According to information from the division of  non-communicable diseases control at the Ministry of Health, Uganda is registering increases in kidney, liver and heart disease and other conditions that may require organ transplants.

A 2022 report by Dr Robert Kalyesubula and other colleagues at Makerere University Medical School estimated the prevalence of chronic kidney disease in the community at two to seven percent. It was estimated at 15 percent among people living with HIV or hypertension.

“Kidney disease in Uganda is increasing and is among the top 10 causes of death, with a case fatality rate of 21 percent among patients admitted with chronic kidney disease (51 percent with end stage kidney disease),” the study noted. 

Mulago and Kiruddu hospitals provide the most dialysis sessions with roughly 2,600 per month, in addition to sessions at regional public referral and private hospitals, according to information from the doctors handling kidney patients.       

Dr Kalyesubula, who presides over the Uganda Kidney Foundation, said the major drivers of kidney disease are non-communicable diseases like “diabetes, hypertension, chronic use of drugs such as anti-retroviral therapy, infections, and then sometimes cancers’’.

He said: ‘‘Prevention relies on taking a personal interest. One, looking at our lifestyles, we should be able to do exercise. We should watch what we eat, particularly we need to eat a healthy diet which is full of vegetables.’’

He advised against adding raw salt to food and excessive consumption of alcohol.

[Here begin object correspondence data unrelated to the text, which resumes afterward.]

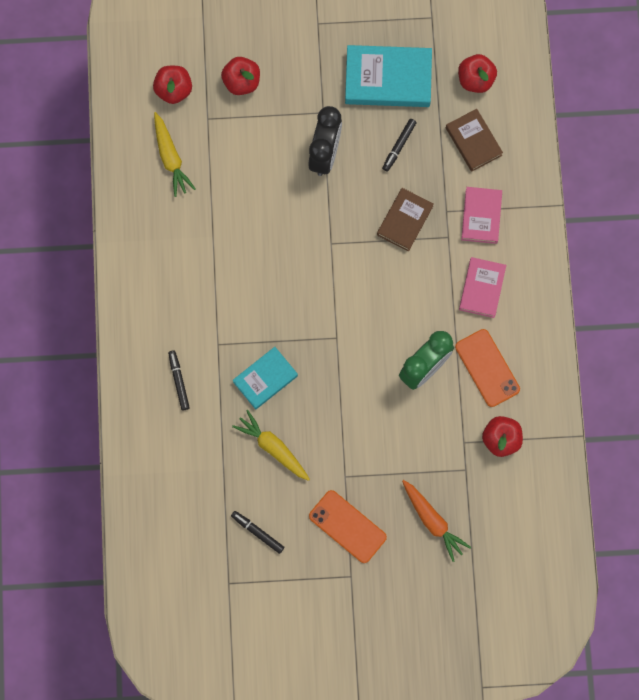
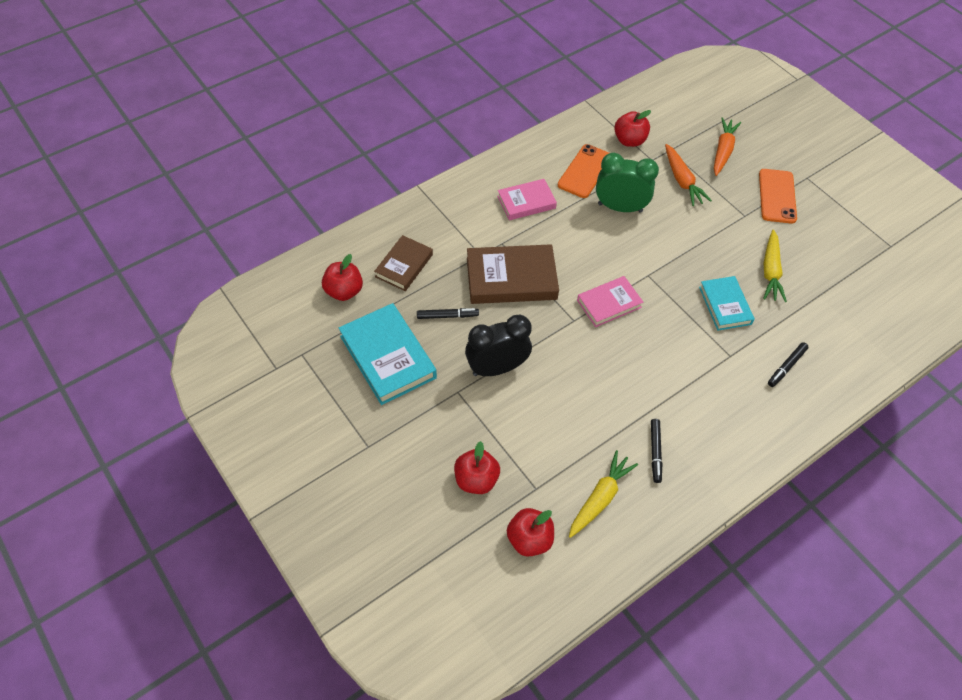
camera: 125 degrees left, 20 degrees down
black marker [231,511,284,554] -> black marker moved to [651,419,662,483]
turquoise book [233,347,298,409] -> turquoise book turned 60 degrees clockwise [699,276,755,330]
brown book [377,188,434,252] -> brown book [467,244,559,304], size x1.61
pink book [461,187,502,244] -> pink book moved to [577,276,643,327]
none -> orange carrot [665,144,712,206]

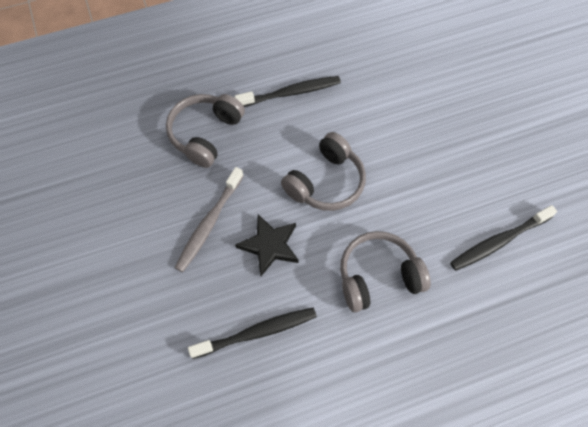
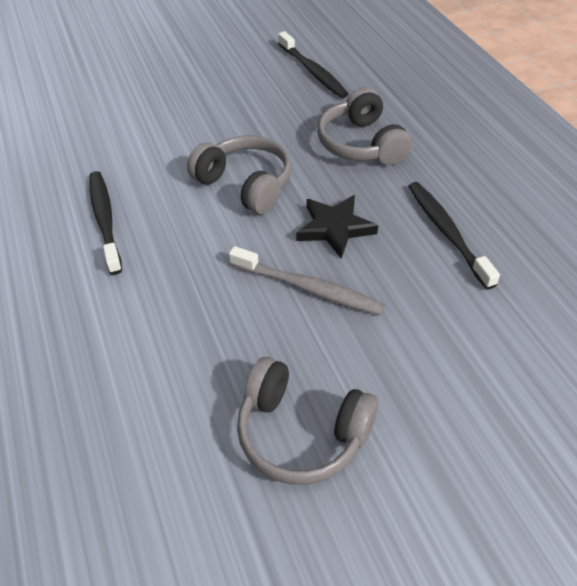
camera: 90 degrees left, 15 degrees down
grey headphones [166,94,245,168] -> grey headphones moved to [237,357,378,485]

Dr Kalye subula also recommended regular kidney checks.

 “Just take, say, a urine test or a blood test and you know what your kidneys status is. If you have any of the above chronic diseases, ask your doctor,” he said.  “Avoid smoking, taking a lot of alcohol, also fried foods. These are key drivers of kidney disease. We should also make sure we take enough water, eat enough fruit and exercise regularly.”